[Transcribed page contents]
□ □ □
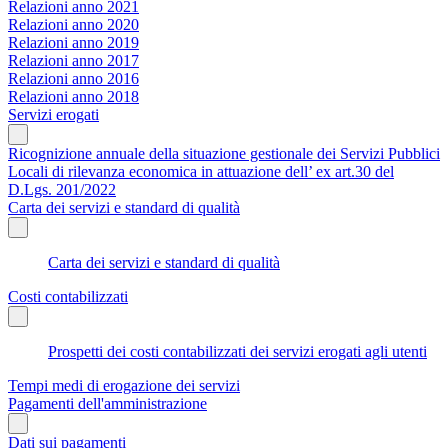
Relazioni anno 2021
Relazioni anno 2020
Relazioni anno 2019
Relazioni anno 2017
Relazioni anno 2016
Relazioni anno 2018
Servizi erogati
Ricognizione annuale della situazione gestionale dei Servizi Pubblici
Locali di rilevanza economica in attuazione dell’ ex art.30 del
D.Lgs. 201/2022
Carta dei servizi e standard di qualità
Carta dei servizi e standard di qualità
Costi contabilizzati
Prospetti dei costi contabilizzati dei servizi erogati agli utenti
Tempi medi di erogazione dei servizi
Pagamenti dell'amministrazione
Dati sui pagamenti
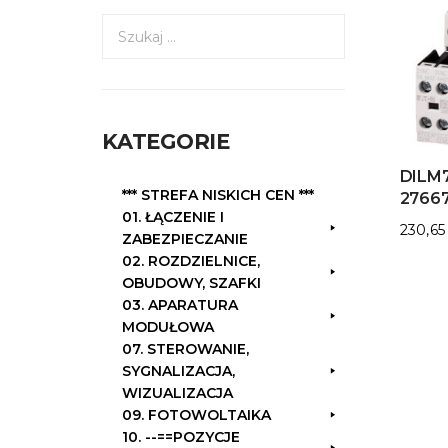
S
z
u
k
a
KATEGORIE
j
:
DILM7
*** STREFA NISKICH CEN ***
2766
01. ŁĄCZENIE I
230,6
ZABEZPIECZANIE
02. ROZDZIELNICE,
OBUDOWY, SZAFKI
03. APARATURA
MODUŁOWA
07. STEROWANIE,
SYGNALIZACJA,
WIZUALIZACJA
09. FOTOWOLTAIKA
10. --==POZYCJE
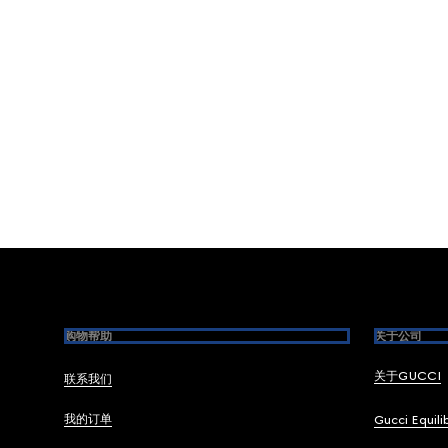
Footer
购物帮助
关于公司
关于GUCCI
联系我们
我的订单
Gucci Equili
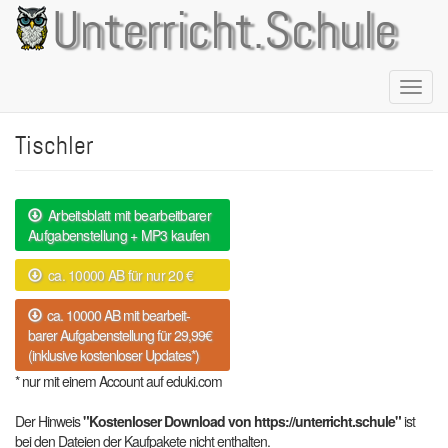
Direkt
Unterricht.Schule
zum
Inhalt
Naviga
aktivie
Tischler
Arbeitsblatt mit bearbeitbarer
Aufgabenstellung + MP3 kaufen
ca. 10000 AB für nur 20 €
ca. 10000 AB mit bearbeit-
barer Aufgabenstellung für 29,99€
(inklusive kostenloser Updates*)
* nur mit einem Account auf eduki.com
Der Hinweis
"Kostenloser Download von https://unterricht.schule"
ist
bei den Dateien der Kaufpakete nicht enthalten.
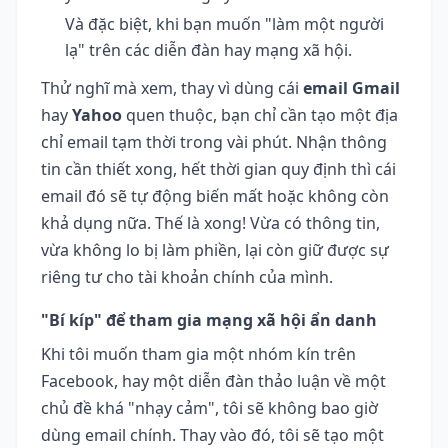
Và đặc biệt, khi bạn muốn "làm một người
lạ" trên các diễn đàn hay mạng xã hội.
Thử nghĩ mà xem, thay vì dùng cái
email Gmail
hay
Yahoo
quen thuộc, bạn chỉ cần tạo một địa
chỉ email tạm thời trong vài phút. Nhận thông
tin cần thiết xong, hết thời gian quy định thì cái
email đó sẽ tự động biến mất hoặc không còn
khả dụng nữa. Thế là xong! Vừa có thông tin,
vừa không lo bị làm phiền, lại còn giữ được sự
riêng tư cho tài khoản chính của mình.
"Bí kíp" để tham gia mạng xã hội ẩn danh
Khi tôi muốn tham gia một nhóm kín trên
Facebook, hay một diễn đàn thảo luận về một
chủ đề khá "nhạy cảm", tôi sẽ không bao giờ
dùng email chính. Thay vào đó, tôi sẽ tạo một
□ □ □
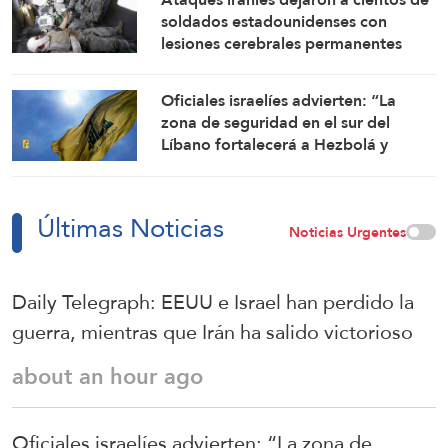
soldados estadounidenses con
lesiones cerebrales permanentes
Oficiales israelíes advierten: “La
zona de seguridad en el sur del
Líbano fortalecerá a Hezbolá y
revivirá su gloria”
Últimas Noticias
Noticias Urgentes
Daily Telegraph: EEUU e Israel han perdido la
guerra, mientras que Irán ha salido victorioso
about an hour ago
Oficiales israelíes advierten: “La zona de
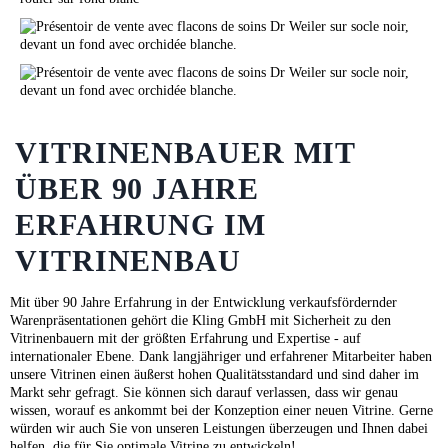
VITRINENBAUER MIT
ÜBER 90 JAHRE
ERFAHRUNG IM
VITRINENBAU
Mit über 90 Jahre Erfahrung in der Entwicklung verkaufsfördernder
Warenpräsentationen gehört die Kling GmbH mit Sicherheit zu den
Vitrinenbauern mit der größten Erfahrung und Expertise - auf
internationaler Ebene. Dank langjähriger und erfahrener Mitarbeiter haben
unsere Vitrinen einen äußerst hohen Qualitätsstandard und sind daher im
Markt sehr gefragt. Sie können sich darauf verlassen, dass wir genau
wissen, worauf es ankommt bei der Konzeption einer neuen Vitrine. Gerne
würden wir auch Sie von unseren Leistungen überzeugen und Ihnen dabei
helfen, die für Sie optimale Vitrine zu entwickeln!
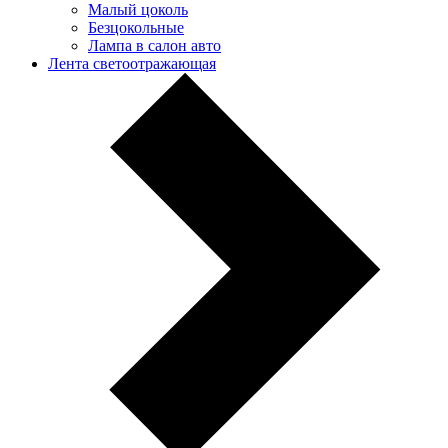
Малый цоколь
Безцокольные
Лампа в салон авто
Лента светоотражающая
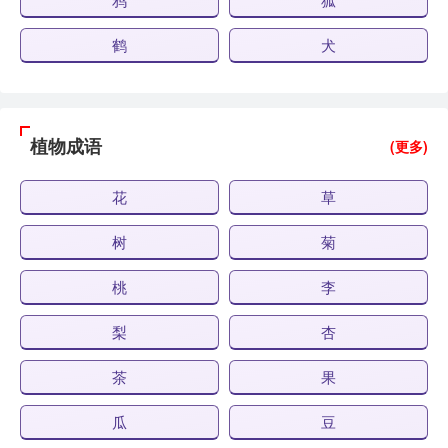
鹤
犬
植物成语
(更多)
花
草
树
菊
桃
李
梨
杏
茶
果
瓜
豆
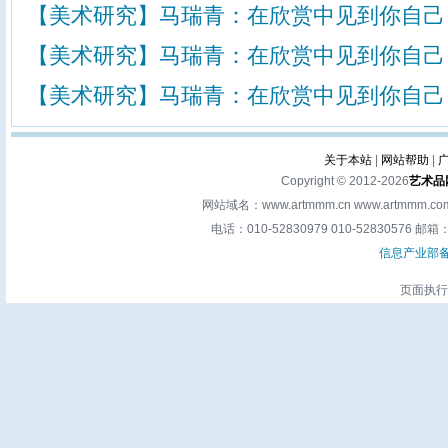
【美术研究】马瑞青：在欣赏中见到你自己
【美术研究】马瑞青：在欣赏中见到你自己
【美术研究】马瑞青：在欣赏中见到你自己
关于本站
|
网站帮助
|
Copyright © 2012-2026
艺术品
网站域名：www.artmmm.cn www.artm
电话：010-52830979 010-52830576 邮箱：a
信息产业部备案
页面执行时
□ □ □
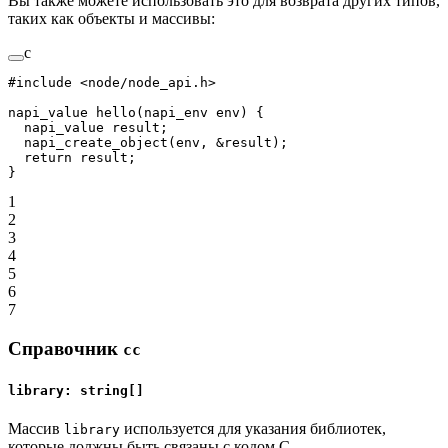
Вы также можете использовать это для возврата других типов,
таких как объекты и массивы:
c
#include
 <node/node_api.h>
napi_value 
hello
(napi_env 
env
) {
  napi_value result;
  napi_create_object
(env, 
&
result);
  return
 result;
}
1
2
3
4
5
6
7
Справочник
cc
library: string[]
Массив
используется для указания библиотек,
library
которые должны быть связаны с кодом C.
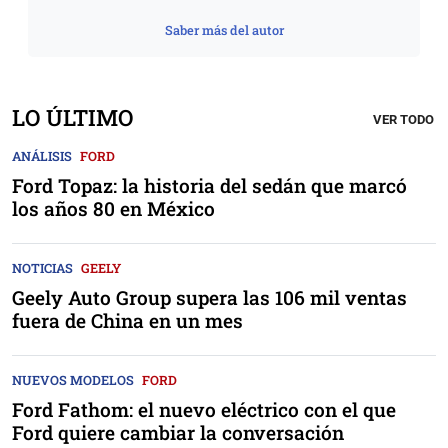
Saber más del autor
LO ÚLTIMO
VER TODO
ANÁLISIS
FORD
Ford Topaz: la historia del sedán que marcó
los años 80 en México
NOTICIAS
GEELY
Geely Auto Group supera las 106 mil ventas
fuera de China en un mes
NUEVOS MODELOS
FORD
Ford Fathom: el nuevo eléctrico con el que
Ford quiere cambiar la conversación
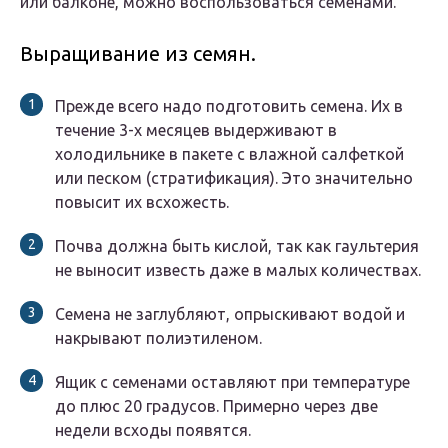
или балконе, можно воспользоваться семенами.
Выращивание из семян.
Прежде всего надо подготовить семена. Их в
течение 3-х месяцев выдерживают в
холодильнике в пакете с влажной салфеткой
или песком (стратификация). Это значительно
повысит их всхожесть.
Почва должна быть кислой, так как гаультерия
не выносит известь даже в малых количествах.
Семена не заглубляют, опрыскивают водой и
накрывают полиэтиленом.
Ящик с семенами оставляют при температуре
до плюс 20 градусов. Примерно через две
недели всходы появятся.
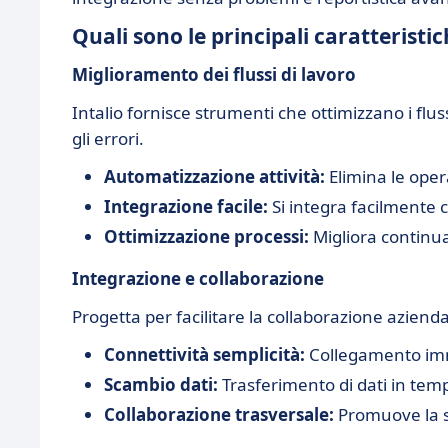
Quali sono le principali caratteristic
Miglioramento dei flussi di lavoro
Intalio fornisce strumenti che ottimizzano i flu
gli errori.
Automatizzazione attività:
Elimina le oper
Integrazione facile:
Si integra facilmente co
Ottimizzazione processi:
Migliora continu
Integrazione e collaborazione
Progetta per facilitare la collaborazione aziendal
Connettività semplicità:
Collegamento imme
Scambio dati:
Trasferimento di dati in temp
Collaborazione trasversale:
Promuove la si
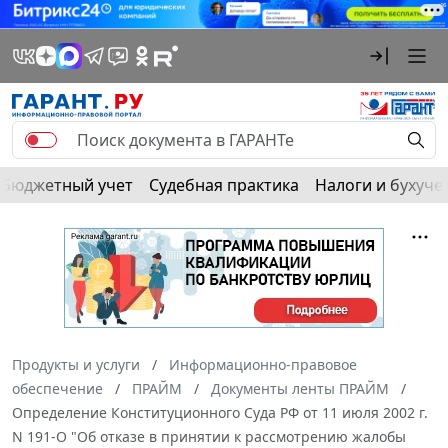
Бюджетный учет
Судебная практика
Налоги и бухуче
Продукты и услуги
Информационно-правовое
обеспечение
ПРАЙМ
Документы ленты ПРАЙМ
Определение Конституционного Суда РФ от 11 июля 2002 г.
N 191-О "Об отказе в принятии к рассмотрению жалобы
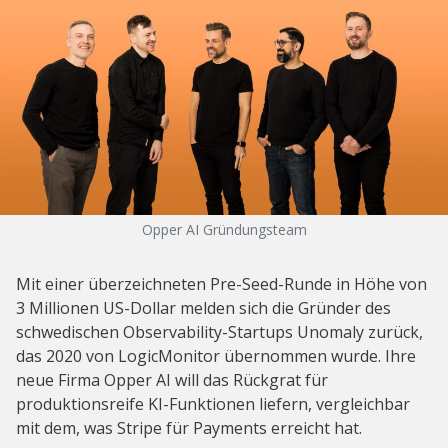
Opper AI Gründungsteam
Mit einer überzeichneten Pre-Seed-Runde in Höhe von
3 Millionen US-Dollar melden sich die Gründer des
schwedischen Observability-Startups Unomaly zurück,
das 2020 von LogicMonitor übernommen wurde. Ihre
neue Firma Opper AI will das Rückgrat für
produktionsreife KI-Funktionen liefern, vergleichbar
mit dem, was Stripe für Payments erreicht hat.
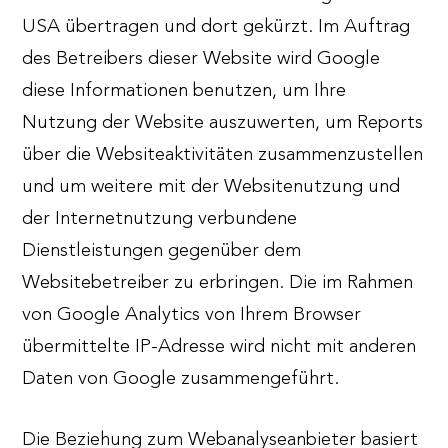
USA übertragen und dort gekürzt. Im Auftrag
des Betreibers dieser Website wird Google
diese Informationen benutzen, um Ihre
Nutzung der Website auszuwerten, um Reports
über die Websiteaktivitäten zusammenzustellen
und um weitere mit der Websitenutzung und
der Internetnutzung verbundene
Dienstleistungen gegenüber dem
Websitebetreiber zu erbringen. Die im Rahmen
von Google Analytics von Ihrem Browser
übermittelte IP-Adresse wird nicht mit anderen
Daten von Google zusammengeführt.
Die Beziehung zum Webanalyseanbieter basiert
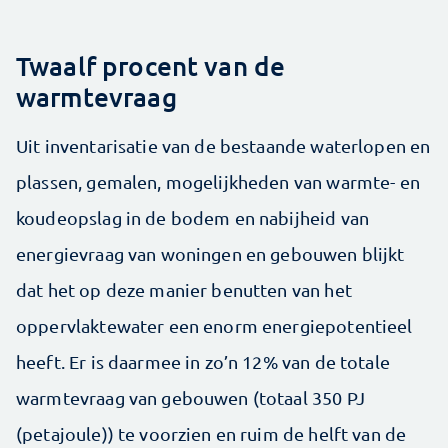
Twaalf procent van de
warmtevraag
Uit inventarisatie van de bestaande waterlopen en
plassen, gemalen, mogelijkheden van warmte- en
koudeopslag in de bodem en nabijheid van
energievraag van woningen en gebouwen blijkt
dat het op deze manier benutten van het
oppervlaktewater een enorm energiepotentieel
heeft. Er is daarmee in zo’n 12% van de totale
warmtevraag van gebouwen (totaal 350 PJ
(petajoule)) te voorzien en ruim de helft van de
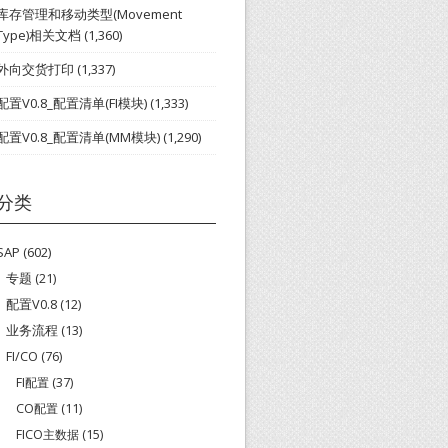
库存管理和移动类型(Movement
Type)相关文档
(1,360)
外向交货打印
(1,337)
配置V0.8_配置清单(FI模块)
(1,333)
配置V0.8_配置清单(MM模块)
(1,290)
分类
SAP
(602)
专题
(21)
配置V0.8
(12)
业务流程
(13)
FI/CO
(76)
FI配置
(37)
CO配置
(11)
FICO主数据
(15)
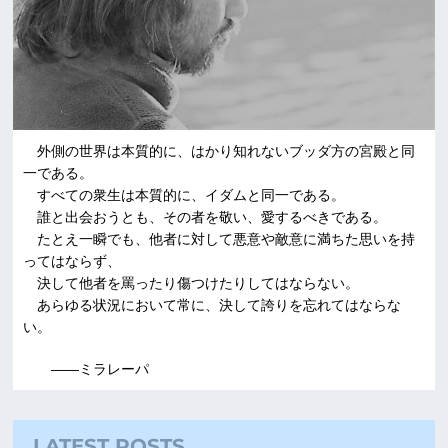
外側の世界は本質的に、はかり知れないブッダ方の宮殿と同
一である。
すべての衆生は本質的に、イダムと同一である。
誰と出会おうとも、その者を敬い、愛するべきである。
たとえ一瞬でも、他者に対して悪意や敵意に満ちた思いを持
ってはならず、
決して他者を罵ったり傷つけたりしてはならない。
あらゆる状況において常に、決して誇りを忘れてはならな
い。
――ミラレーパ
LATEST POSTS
□ □ □
EXERCISE AIM
Above this instruction are the records; retype exactly the lines from the one containing "USA übertragen und dort gekürzt. Im Auftrag" up to and including the one containing "und um weitere mit der Websitenutzung und".

OUTPUT BELOW
USA übertragen und dort gekürzt. Im Auftrag
des Betreibers dieser Website wird Google
diese Informationen benutzen, um Ihre
Nutzung der Website auszuwerten, um Reports
über die Websiteaktivitäten zusammenzustellen
und um weitere mit der Websitenutzung und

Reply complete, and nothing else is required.